Dramatic events occur but mostly offstage. Mr Saladin’s affair with Victoria is of course largely hidden but as a catalyst it provokes scandal, gossip, innuendo and, most of all, imagination. By acquiring knowledge it does not have, Victoria has offended her generation, has entered into a secret, intimate world about which they can but guess. Only Julia, clever, a loner and rumoured to be gay, is able to recognise the excitement that such a risky liaison involves. Attracting Isolde’s attention by speaking back to the counsellor, she herself becomes a threat, a risk.

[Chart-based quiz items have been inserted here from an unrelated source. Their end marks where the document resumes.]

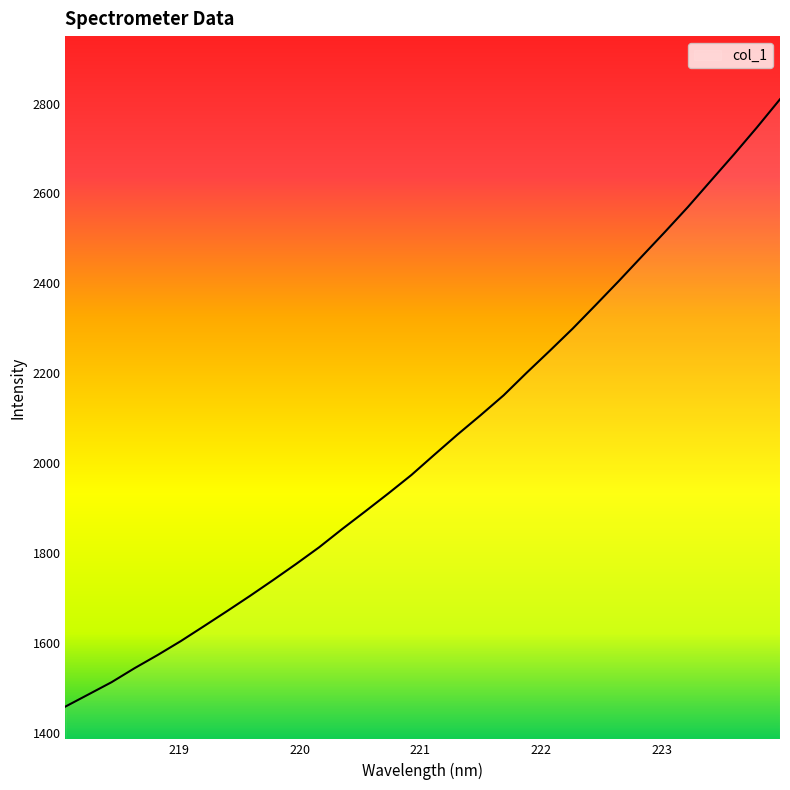

What is the difference between the maximum and minimum values?

1351.0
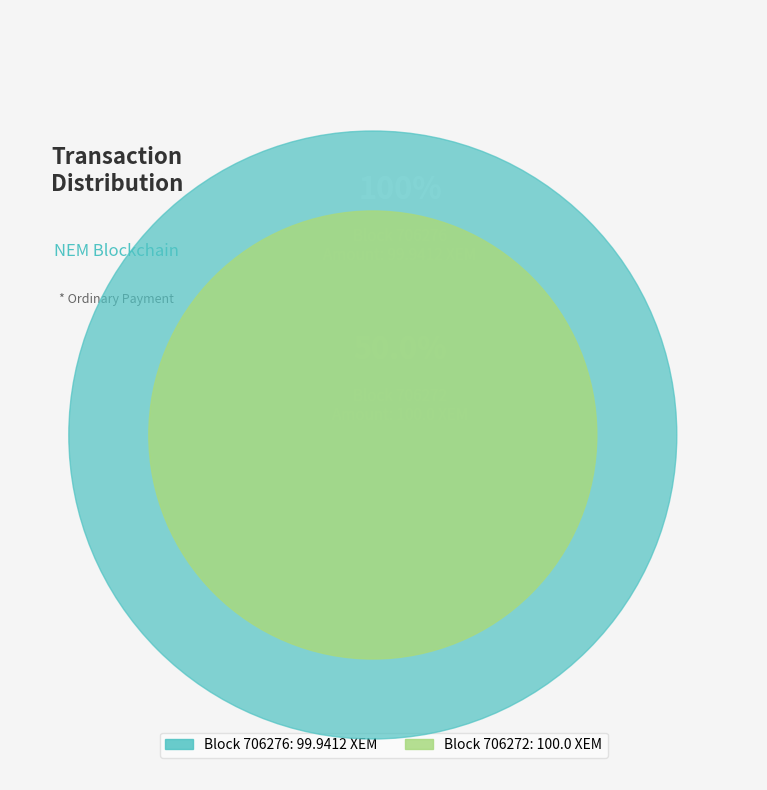

What is the ratio of the value at 706272 to the value at 706276?

1.0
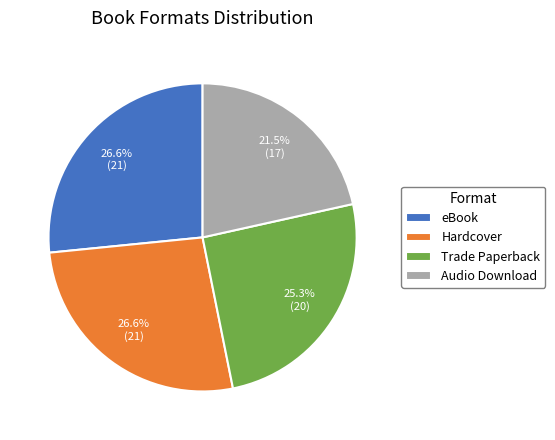

Which has a higher value, Trade Paperback or Hardcover?

Hardcover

The Rehearsal is also a vivid picture, drawn by someone for whom it is still fresh in the mind, of the perilous and painful transition between childhood and adulthood, especially its sexual tension, its contemporary knowingness, its ancient innocence. There is nothing these girls don’t know about; there is nothing they do. Their feverish imaginations run riot: “ ‘I imagine things when I watch people.’ ” So Catton conveys too a moving and vicious view of the clash of generations – the teachers and the parents are given no names but they manipulate, control and envy, their power fraught with nostalgia for their own youth and with longing for intimacy. The saxophone teacher, whose artificial language reflects her theatrical role, is a central director/artist, whose interventions in the personal lives of her students are insidious and sad. Stanley’s father, a psychiatrist, is a bluff and comic foil. Their lives are conducted vicariously through their students, clients, children.

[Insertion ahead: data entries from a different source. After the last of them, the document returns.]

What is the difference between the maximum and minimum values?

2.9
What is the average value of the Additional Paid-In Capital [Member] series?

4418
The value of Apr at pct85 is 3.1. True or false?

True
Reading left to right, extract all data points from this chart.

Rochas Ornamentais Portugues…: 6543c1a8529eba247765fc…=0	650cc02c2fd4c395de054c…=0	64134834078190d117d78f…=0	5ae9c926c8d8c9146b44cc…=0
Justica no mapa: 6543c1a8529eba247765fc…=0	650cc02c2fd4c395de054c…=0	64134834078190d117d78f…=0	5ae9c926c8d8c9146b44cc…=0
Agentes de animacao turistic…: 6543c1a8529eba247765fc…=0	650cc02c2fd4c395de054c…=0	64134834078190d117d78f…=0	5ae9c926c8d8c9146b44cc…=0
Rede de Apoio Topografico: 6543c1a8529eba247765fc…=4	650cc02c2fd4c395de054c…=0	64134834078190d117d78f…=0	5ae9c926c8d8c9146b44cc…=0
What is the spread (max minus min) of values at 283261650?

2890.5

The young central characters, however, learn about life from art and invention: “ ‘The template always preceded the reality, the experience, the personal truth of a thing. I learned about love from the cinema, and from television, and from the stage.’ ” The rehearsal is the substitute experience: by copying, recreating, practising, it anticipates the real and the actual, the final performance, the opening night which never comes. A very smart contemporary allegory of growing up, it also sees the human condition as a bumbling practice run in which we all try to perform imagined roles. “ ‘Of course I’m going to rehearse all of this in the mirror,’ the saxophone teacher says at last. ‘Before I say it to you. I’ll rehearse it over and over. Until I have the confidence to tell you this, out loud.’ ”

The sheer artifice of this novel, its bold and confident theatricality, is astounding, and it avoids pretension by its precise attention to detail, its skill with language and especially its ear for dialogue. The frequently heightened speech is a way of asserting the complex interweaving of fiction and drama, story and play, imagined and enacted. The images of the old Canterbury University College, now the Christchurch Arts Centre, with its quadrangles, lecture halls and gingko tree, provide a kind of classical stage set where these multiple inventions occur. The melding of play and novel is a perfect vehicle for what is an ongoing discussion on why art is important. The Rehearsal is dense with ideas, paradoxes and propositions that reverberate long after closing the book; but it also has an emotional intensity – it is provocative in every sense – that reminds one of Proust. This gifted young novelist gets enormous pleasure out of the rich possibilities the form can provide, her zest is pervasive and her talent remarkable.

 

Elizabeth Caffin is a Wellington reviewer.